Mr. Winter has come under some controversy for being permitted to travel through closed borders during the crisis in order to transport what many believe to be non-essential frozen precipitation. Canadians in the eastern region argue that Old Man Winter’s employment term should be cut short like other seasonal occupations. Instead, Mr. Winter has been granted an extension.

Trudeau explained, “What we’re seeing, especially near the eastern coast of Nova Scotia, is that Old Man Winter has provided an effective deterrent to social gatherings. This is what we know. And as a region hit particularly hard by Covid-19, we’d like to see more of that.”

Not everyone agrees. Throughout April, as Old Man Winter delivered snow, ice pellets and a new innovation he calls “graupel” across parts of New Brunswick, Nova Scotia and Prince Edward Island, Maritimers took to social media to voice their complaints under the hashtag STAYTHEFREEZESHOME.

Buster McIntyre wrote, “I thought we were done. I put my shovel in the shed and now I got to get it back out again. I don’t think it’s fair I can’t even go visit my old man to bring him a bucket of chicken, and this Old Man is allowed to come on my property and dump ice and shit all over the tulips.”

Marian Ferguson of Dartmouth tweeted, “Took down my patio umbrella and wet snow went down the back of my shirt. Wish the Old Man would follow social distancing rules.”

In a phone interview Mr. Winter told The Manatee that criticism comes as no surprise to him.

“Canadians have been complaining about me since the Ice Age.
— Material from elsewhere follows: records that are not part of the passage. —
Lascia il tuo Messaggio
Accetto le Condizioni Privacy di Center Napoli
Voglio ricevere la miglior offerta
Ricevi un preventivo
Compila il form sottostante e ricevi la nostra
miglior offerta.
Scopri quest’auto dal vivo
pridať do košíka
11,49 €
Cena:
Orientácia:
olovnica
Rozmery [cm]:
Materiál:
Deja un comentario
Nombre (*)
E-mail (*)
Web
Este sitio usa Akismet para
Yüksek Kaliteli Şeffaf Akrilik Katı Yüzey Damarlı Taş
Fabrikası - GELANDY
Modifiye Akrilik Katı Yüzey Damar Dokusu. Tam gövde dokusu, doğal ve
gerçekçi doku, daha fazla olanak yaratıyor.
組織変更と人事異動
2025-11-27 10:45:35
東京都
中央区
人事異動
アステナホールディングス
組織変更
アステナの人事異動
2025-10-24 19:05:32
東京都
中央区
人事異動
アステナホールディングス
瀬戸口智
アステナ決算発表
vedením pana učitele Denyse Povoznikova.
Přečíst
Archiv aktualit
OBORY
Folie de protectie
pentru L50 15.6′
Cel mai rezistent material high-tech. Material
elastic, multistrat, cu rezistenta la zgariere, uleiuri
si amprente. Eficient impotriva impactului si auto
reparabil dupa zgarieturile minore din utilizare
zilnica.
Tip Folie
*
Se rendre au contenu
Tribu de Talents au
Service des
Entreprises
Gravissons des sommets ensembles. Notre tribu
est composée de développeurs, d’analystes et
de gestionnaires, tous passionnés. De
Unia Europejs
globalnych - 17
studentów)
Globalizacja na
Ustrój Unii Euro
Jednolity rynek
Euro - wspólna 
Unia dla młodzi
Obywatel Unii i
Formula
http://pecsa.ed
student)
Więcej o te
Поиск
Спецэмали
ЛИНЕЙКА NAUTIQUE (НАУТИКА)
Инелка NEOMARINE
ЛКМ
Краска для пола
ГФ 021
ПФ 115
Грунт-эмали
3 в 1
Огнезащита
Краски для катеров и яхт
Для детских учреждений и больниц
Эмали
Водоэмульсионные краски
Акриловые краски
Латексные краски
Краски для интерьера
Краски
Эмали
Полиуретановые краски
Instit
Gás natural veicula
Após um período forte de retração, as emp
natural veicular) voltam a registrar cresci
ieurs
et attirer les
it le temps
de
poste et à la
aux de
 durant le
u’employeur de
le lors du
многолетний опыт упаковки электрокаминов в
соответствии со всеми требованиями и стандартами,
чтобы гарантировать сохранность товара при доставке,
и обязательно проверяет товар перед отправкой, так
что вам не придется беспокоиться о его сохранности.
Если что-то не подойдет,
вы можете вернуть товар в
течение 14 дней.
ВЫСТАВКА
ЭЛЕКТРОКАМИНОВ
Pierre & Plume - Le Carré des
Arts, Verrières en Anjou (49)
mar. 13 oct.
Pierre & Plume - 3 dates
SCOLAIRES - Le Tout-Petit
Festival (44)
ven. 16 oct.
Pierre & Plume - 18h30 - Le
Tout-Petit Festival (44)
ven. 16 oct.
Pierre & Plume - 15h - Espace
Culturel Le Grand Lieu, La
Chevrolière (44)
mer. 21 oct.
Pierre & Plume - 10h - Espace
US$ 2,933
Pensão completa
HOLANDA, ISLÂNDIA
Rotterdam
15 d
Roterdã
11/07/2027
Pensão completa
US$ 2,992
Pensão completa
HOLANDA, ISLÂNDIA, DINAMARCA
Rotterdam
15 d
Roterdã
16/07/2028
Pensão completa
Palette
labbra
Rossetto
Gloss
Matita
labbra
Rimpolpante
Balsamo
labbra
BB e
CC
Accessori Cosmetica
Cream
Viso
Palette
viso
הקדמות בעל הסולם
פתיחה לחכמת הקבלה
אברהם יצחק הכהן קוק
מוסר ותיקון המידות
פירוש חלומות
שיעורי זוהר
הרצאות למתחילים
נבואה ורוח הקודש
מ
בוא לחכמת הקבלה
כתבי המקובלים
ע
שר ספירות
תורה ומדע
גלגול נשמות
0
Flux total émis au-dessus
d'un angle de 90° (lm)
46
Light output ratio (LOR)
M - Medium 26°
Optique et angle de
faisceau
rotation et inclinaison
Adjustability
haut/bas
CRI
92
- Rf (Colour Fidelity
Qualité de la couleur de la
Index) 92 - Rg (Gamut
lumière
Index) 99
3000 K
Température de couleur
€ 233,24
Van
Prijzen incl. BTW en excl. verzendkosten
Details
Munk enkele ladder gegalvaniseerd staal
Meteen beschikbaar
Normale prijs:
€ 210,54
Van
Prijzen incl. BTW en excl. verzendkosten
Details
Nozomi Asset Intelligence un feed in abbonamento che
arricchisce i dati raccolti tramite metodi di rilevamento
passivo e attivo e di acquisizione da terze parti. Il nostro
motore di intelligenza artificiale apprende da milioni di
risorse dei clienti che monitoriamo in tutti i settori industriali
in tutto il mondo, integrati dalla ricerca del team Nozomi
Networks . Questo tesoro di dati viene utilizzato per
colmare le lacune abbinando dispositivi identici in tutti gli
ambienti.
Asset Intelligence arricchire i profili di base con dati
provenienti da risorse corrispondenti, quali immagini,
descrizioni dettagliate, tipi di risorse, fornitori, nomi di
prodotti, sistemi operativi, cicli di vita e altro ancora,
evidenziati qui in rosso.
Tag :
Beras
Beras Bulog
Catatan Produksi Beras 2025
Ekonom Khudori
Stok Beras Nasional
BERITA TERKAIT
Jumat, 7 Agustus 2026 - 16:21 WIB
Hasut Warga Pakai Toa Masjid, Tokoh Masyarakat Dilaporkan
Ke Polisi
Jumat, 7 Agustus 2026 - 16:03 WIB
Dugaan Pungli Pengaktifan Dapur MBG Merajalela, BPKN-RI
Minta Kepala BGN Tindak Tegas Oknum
I get that you’re eager to switch to your open-toed shoes in a timely manner. But understand that my hours have been getting cut shorter every year with all this climate change. I may even be forced into retirement. The winter industry has been hard hit. This pandemic extension, it’s been my only chance to liquidate my extra inventory after a mild winter.”

On April 28, Old Man Winter spent much of the day unloading a back log of wet snow, freezing rain, sleet, pellets and hail onto otherwise mild coastal areas. He has not yet announced any firm dates for closing the season, but he warns, “Don’t put your toques away.”